AIM OF THE TASK
Return the following from the records below: each line, word for word, starting with the line that contains "man with bald head 4.33" and going on through the line that contains "woman with short blonde hair BBox(521, 0, 571, 78)", with nothing outside that range.

SUPPLIED MATERIAL
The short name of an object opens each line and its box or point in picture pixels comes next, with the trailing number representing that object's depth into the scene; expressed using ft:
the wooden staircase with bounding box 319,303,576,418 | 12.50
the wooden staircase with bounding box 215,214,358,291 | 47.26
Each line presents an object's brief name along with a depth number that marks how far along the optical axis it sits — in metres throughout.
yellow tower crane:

* * *

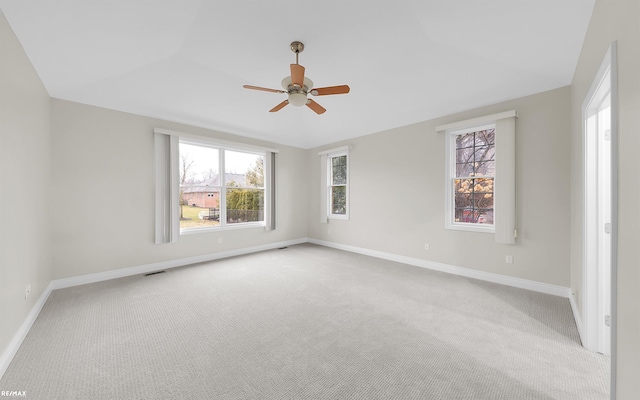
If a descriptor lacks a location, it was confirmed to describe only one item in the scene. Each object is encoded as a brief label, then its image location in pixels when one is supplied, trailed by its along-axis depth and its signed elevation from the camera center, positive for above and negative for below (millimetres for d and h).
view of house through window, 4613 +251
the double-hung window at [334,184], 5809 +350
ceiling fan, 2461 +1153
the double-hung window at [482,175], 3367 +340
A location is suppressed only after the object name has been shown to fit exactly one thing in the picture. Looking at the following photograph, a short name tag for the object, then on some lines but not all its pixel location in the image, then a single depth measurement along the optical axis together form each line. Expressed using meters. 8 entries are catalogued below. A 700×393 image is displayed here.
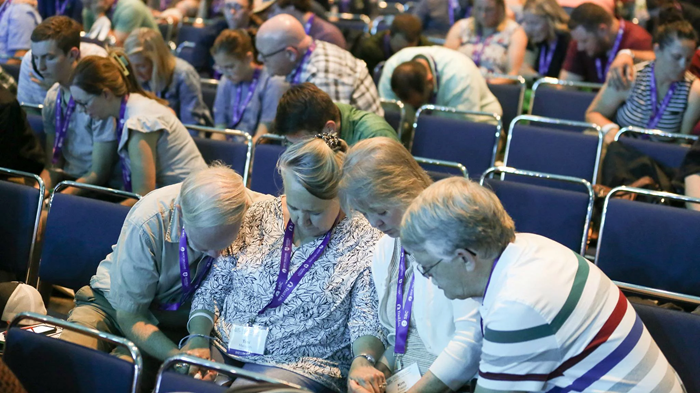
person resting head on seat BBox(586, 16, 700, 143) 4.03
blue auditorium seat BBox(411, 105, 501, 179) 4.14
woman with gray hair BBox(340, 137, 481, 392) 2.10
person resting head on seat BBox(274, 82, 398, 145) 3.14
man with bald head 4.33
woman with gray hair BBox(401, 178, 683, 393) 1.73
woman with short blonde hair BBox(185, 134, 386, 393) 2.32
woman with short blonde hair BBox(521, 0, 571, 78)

ANSWER FOR THIS EXERCISE
man with bald head 4.33
woman with gray hair BBox(401, 178, 683, 393) 1.73
woman with short blonde hair BBox(185, 134, 386, 393) 2.32
woman with short blonde hair BBox(521, 0, 571, 78)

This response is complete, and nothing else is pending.